Golders Green Islamic Centre was the setting for an interfaith vaccination campaign, which has seen hundreds get the jab in the last month.
The Community Champions Project included initiatives in Kilburn and at the Markaz El Tathgheef El Eslami Islamic centre, formerly known as the hippodrome.
In a display of interfaith collaboration, the Islamic centre opened up its doors for those aged 45 and over, with more than 60 people given the jab at an event on 29 April.
The initiative was welcomed by Leonie Lewis, a trustee of Faiths Forum for London and a Covid Community Champion, who said it “was much about being vaccinated as it is about inter and multi-faith collaboration. It truly demonstrates the importance of meaningful partnerships where there is a will there’s a way.”
Es Rosen, President of Barnet Multi Faith Forum said it “stands in solidarity with all those heroes seeking to ensure our safety and security both from the Covid19 pandemic and the virus of those seeking to divide communities for their own misguided purposes.”
This comes after doctor Tamara Joffe has been opening up the Granville Centre clinic in South Kilburn since mid-March, with hundreds of people getting a vaccine. The initiative will continue throughout May on Mondays and Thursdays.

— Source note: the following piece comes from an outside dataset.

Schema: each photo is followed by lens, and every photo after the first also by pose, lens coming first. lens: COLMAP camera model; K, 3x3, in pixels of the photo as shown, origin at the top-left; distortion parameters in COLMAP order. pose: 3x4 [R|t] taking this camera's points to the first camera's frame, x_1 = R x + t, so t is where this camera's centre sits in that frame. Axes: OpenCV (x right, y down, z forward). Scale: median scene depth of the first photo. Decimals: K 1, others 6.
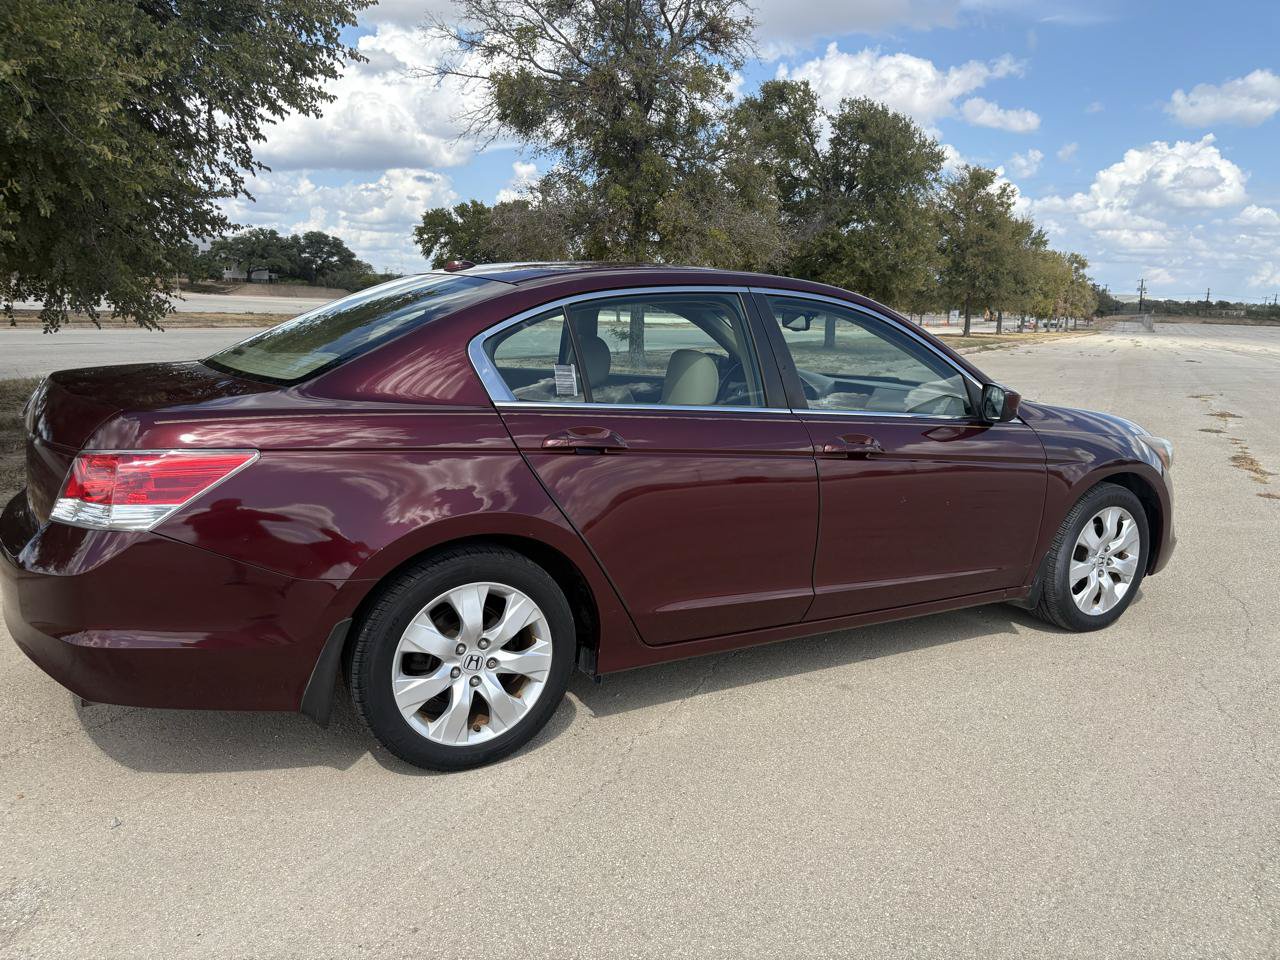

The project is led by the Ostro Fayre Share Foundation alongside local authorities and groups. Dr Joffe welcomed the initiative, saying: “Getting vaccinated within this area was a logistical struggle” before the campaign was launched, “with remote mass vaccination sites and for many a confusing booking system.”
Supported by Faiths Forum for London in partnership with the Al-Khoei Foundation, food was provided to interfaith leaders in Kilburn to mark the end of the day’s fast for the Muslim festival of Ramadan. Neda Mousavi and Mohammed Al Rekabi, volunteers for Al Khoei Foundation said they were “honoured” to give a meal.
“This was a small gesture of good will towards the local community, and as we continue with the month of Ramadan, we hope to engage with more people of different backgrounds and faiths by coming together for a socially distanced meal again.”
Rabbi Baruch Levin of Brondesbury Park Synagogue said: “If nothing else, the pandemic has been a great leveller and an interfaith vaccination event underscores the importance of coming.”